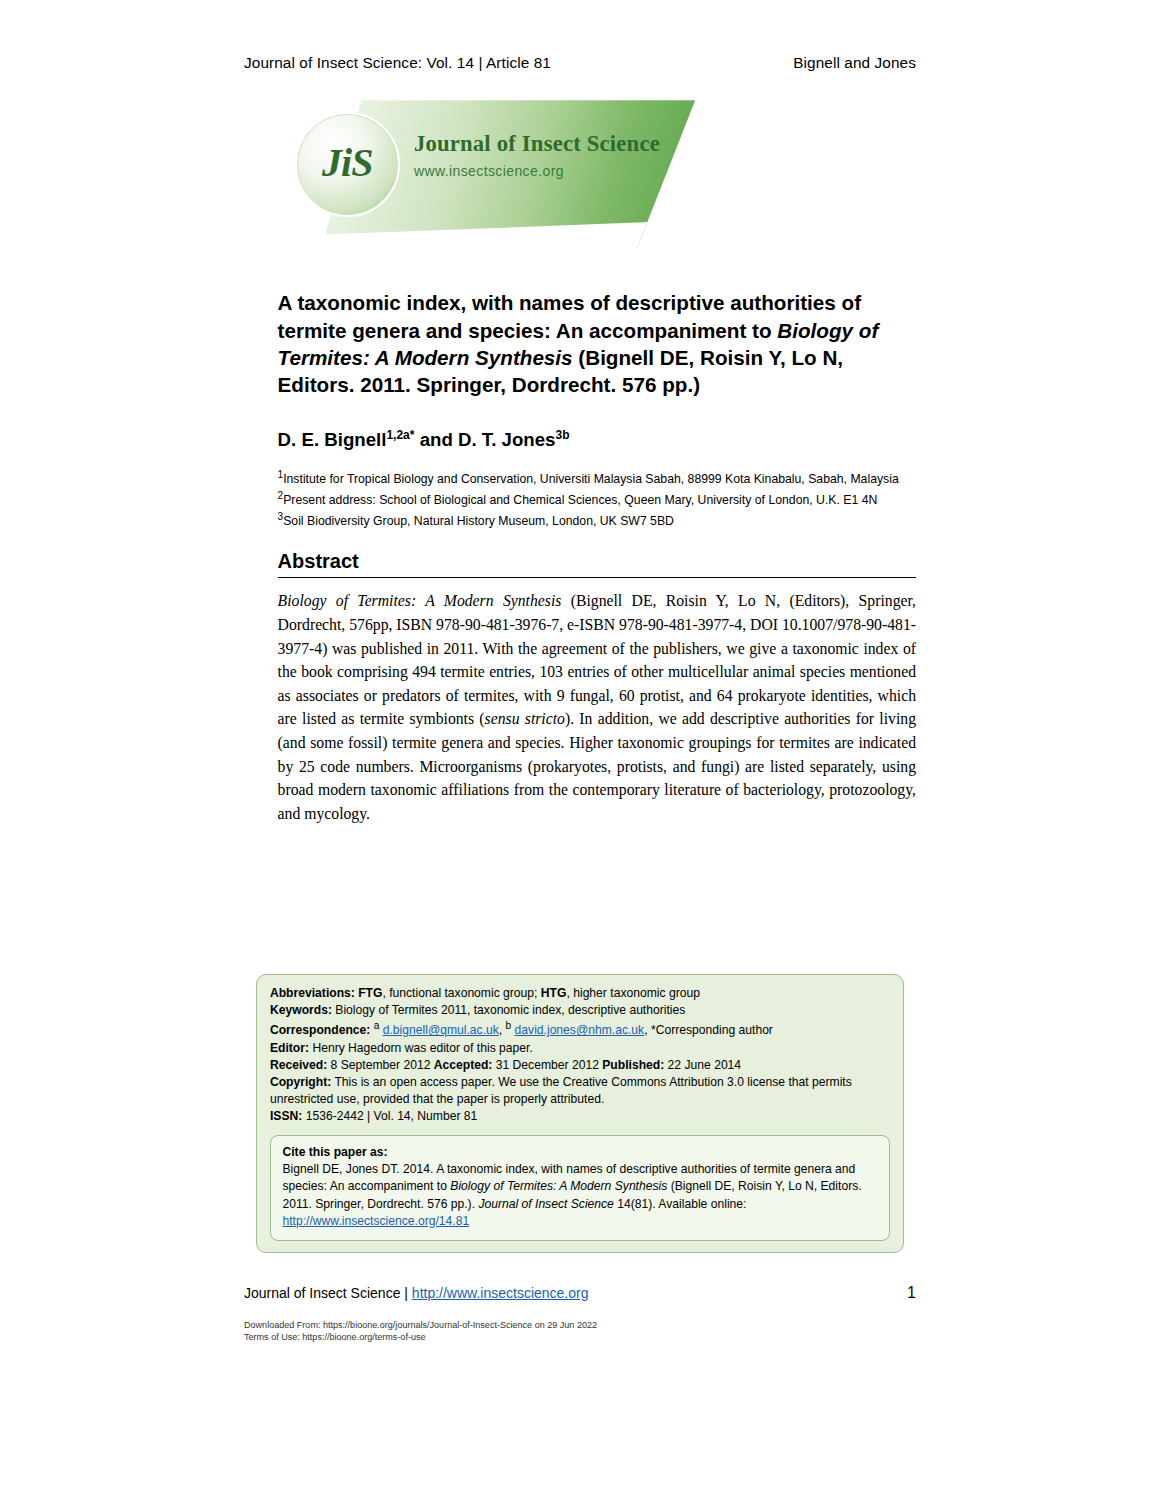Journal of Insect Science: Vol. 14 | Article 81
Bignell and Jones
JiS
Journal of Insect Science
www.insectscience.org
A taxonomic index, with names of descriptive authorities of termite genera and species: An accompaniment to Biology of Termites: A Modern Synthesis (Bignell DE, Roisin Y, Lo N, Editors. 2011. Springer, Dordrecht. 576 pp.)
D. E. Bignell1,2a* and D. T. Jones3b
1Institute for Tropical Biology and Conservation, Universiti Malaysia Sabah, 88999 Kota Kinabalu, Sabah, Malaysia
2Present address: School of Biological and Chemical Sciences, Queen Mary, University of London, U.K. E1 4N
3Soil Biodiversity Group, Natural History Museum, London, UK SW7 5BD
Abstract
Biology of Termites: A Modern Synthesis (Bignell DE, Roisin Y, Lo N, (Editors), Springer, Dordrecht, 576pp, ISBN 978-90-481-3976-7, e-ISBN 978-90-481-3977-4, DOI 10.1007/978-90-481-3977-4) was published in 2011. With the agreement of the publishers, we give a taxonomic index of the book comprising 494 termite entries, 103 entries of other multicellular animal species mentioned as associates or predators of termites, with 9 fungal, 60 protist, and 64 prokaryote identities, which are listed as termite symbionts (sensu stricto). In addition, we add descriptive authorities for living (and some fossil) termite genera and species. Higher taxonomic groupings for termites are indicated by 25 code numbers. Microorganisms (prokaryotes, protists, and fungi) are listed separately, using broad modern taxonomic affiliations from the contemporary literature of bacteriology, protozoology, and mycology.
Abbreviations: FTG, functional taxonomic group; HTG, higher taxonomic group
Keywords: Biology of Termites 2011, taxonomic index, descriptive authorities
Correspondence: a d.bignell@qmul.ac.uk, b david.jones@nhm.ac.uk, *Corresponding author
Editor: Henry Hagedorn was editor of this paper.
Received: 8 September 2012 Accepted: 31 December 2012 Published: 22 June 2014
Copyright: This is an open access paper. We use the Creative Commons Attribution 3.0 license that permits unrestricted use, provided that the paper is properly attributed.
ISSN: 1536-2442 | Vol. 14, Number 81
Cite this paper as:
Bignell DE, Jones DT. 2014. A taxonomic index, with names of descriptive authorities of termite genera and species: An accompaniment to Biology of Termites: A Modern Synthesis (Bignell DE, Roisin Y, Lo N, Editors. 2011. Springer, Dordrecht. 576 pp.). Journal of Insect Science 14(81). Available online: http://www.insectscience.org/14.81
Journal of Insect Science | http://www.insectscience.org
1
Downloaded From: https://bioone.org/journals/Journal-of-Insect-Science on 29 Jun 2022
Terms of Use: https://bioone.org/terms-of-use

◇ ◇ ◇ ◇

Problem to work on
The records above must be repeated in full and exactly, but without any of the pictures.

Your solution
Journal of Insect Science: Vol. 14 | Article 81
Bignell and Jones
JiS
Journal of Insect Science
www.insectscience.org
A taxonomic index, with names of descriptive authorities of termite genera and species: An accompaniment to Biology of Termites: A Modern Synthesis (Bignell DE, Roisin Y, Lo N, Editors. 2011. Springer, Dordrecht. 576 pp.)
D. E. Bignell1,2a* and D. T. Jones3b
1Institute for Tropical Biology and Conservation, Universiti Malaysia Sabah, 88999 Kota Kinabalu, Sabah, Malaysia
2Present address: School of Biological and Chemical Sciences, Queen Mary, University of London, U.K. E1 4N
3Soil Biodiversity Group, Natural History Museum, London, UK SW7 5BD
Abstract
Biology of Termites: A Modern Synthesis (Bignell DE, Roisin Y, Lo N, (Editors), Springer, Dordrecht, 576pp, ISBN 978-90-481-3976-7, e-ISBN 978-90-481-3977-4, DOI 10.1007/978-90-481-3977-4) was published in 2011. With the agreement of the publishers, we give a taxonomic index of the book comprising 494 termite entries, 103 entries of other multicellular animal species mentioned as associates or predators of termites, with 9 fungal, 60 protist, and 64 prokaryote identities, which are listed as termite symbionts (sensu stricto). In addition, we add descriptive authorities for living (and some fossil) termite genera and species. Higher taxonomic groupings for termites are indicated by 25 code numbers. Microorganisms (prokaryotes, protists, and fungi) are listed separately, using broad modern taxonomic affiliations from the contemporary literature of bacteriology, protozoology, and mycology.
Abbreviations: FTG, functional taxonomic group; HTG, higher taxonomic group
Keywords: Biology of Termites 2011, taxonomic index, descriptive authorities
Correspondence: a d.bignell@qmul.ac.uk, b david.jones@nhm.ac.uk, *Corresponding author
Editor: Henry Hagedorn was editor of this paper.
Received: 8 September 2012 Accepted: 31 December 2012 Published: 22 June 2014
Copyright: This is an open access paper. We use the Creative Commons Attribution 3.0 license that permits unrestricted use, provided that the paper is properly attributed.
ISSN: 1536-2442 | Vol. 14, Number 81
Cite this paper as:
Bignell DE, Jones DT. 2014. A taxonomic index, with names of descriptive authorities of termite genera and species: An accompaniment to Biology of Termites: A Modern Synthesis (Bignell DE, Roisin Y, Lo N, Editors. 2011. Springer, Dordrecht. 576 pp.). Journal of Insect Science 14(81). Available online: http://www.insectscience.org/14.81
Journal of Insect Science | http://www.insectscience.org
1
Downloaded From: https://bioone.org/journals/Journal-of-Insect-Science on 29 Jun 2022
Terms of Use: https://bioone.org/terms-of-use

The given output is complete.